**Work to complete**
Starting with the first line, output the data exactly through to the end.
*** Begin section ***
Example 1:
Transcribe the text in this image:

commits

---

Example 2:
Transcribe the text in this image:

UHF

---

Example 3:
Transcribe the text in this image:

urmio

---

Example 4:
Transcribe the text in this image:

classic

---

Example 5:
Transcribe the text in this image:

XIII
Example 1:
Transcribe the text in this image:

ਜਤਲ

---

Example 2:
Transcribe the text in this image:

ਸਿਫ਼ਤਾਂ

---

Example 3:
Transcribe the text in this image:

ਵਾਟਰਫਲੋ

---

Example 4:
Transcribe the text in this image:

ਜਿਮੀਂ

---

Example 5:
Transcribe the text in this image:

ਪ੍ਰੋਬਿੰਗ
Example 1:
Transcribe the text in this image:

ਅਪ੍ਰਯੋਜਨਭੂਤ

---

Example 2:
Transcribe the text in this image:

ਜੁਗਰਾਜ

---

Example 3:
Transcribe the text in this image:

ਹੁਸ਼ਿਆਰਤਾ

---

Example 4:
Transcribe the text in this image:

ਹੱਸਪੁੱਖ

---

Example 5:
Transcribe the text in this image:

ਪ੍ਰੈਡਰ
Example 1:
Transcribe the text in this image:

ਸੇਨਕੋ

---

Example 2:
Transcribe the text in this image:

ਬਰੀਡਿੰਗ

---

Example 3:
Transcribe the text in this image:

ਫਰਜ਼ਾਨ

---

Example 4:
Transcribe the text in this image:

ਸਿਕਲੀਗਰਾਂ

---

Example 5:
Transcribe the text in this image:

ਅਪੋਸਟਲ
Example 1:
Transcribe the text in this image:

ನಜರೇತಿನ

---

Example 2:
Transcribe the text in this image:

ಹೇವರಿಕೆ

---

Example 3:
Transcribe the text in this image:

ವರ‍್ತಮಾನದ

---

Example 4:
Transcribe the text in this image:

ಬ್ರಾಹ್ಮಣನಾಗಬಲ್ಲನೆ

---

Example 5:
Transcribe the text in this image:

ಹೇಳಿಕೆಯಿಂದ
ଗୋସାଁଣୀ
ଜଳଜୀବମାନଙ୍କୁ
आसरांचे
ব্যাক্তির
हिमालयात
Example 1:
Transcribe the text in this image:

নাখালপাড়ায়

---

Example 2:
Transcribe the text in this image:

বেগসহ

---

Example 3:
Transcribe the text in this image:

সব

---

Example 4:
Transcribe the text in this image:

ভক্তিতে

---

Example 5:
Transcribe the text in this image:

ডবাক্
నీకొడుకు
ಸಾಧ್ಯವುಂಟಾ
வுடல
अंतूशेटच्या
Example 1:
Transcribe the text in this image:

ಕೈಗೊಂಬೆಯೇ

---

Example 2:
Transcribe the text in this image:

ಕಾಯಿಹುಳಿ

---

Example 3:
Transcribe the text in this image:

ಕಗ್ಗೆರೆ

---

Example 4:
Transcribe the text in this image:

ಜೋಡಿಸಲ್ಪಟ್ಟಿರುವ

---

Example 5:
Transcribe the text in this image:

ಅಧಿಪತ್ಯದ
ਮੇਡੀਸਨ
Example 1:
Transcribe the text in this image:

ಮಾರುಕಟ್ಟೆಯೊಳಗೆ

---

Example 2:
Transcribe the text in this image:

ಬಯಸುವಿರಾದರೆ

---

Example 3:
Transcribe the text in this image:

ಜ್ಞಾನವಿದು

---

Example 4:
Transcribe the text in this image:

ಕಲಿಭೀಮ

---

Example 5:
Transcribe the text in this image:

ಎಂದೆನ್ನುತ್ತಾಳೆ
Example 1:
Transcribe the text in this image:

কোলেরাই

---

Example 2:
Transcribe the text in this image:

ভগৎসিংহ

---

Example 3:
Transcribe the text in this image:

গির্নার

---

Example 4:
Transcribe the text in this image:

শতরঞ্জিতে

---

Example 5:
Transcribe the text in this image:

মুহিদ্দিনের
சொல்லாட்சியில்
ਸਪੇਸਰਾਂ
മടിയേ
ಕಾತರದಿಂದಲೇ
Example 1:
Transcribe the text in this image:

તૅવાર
*** End section ***
**Your response**
Example 1:
Transcribe the text in this image:

commits

---

Example 2:
Transcribe the text in this image:

UHF

---

Example 3:
Transcribe the text in this image:

urmio

---

Example 4:
Transcribe the text in this image:

classic

---

Example 5:
Transcribe the text in this image:

XIII
Example 1:
Transcribe the text in this image:

ਜਤਲ

---

Example 2:
Transcribe the text in this image:

ਸਿਫ਼ਤਾਂ

---

Example 3:
Transcribe the text in this image:

ਵਾਟਰਫਲੋ

---

Example 4:
Transcribe the text in this image:

ਜਿਮੀਂ

---

Example 5:
Transcribe the text in this image:

ਪ੍ਰੋਬਿੰਗ
Example 1:
Transcribe the text in this image:

ਅਪ੍ਰਯੋਜਨਭੂਤ

---

Example 2:
Transcribe the text in this image:

ਜੁਗਰਾਜ

---

Example 3:
Transcribe the text in this image:

ਹੁਸ਼ਿਆਰਤਾ

---

Example 4:
Transcribe the text in this image:

ਹੱਸਪੁੱਖ

---

Example 5:
Transcribe the text in this image:

ਪ੍ਰੈਡਰ
Example 1:
Transcribe the text in this image:

ਸੇਨਕੋ

---

Example 2:
Transcribe the text in this image:

ਬਰੀਡਿੰਗ

---

Example 3:
Transcribe the text in this image:

ਫਰਜ਼ਾਨ

---

Example 4:
Transcribe the text in this image:

ਸਿਕਲੀਗਰਾਂ

---

Example 5:
Transcribe the text in this image:

ਅਪੋਸਟਲ
Example 1:
Transcribe the text in this image:

ನಜರೇತಿನ

---

Example 2:
Transcribe the text in this image:

ಹೇವರಿಕೆ

---

Example 3:
Transcribe the text in this image:

ವರ‍್ತಮಾನದ

---

Example 4:
Transcribe the text in this image:

ಬ್ರಾಹ್ಮಣನಾಗಬಲ್ಲನೆ

---

Example 5:
Transcribe the text in this image:

ಹೇಳಿಕೆಯಿಂದ
ଗୋସାଁଣୀ
ଜଳଜୀବମାନଙ୍କୁ
आसरांचे
ব্যাক্তির
हिमालयात
Example 1:
Transcribe the text in this image:

নাখালপাড়ায়

---

Example 2:
Transcribe the text in this image:

বেগসহ

---

Example 3:
Transcribe the text in this image:

সব

---

Example 4:
Transcribe the text in this image:

ভক্তিতে

---

Example 5:
Transcribe the text in this image:

ডবাক্
నీకొడుకు
ಸಾಧ್ಯವುಂಟಾ
வுடல
अंतूशेटच्या
Example 1:
Transcribe the text in this image:

ಕೈಗೊಂಬೆಯೇ

---

Example 2:
Transcribe the text in this image:

ಕಾಯಿಹುಳಿ

---

Example 3:
Transcribe the text in this image:

ಕಗ್ಗೆರೆ

---

Example 4:
Transcribe the text in this image:

ಜೋಡಿಸಲ್ಪಟ್ಟಿರುವ

---

Example 5:
Transcribe the text in this image:

ಅಧಿಪತ್ಯದ
ਮੇਡੀਸਨ
Example 1:
Transcribe the text in this image:

ಮಾರುಕಟ್ಟೆಯೊಳಗೆ

---

Example 2:
Transcribe the text in this image:

ಬಯಸುವಿರಾದರೆ

---

Example 3:
Transcribe the text in this image:

ಜ್ಞಾನವಿದು

---

Example 4:
Transcribe the text in this image:

ಕಲಿಭೀಮ

---

Example 5:
Transcribe the text in this image:

ಎಂದೆನ್ನುತ್ತಾಳೆ
Example 1:
Transcribe the text in this image:

কোলেরাই

---

Example 2:
Transcribe the text in this image:

ভগৎসিংহ

---

Example 3:
Transcribe the text in this image:

গির্নার

---

Example 4:
Transcribe the text in this image:

শতরঞ্জিতে

---

Example 5:
Transcribe the text in this image:

মুহিদ্দিনের
சொல்லாட்சியில்
ਸਪੇਸਰਾਂ
മടിയേ
ಕಾತರದಿಂದಲೇ
Example 1:
Transcribe the text in this image:

તૅવાર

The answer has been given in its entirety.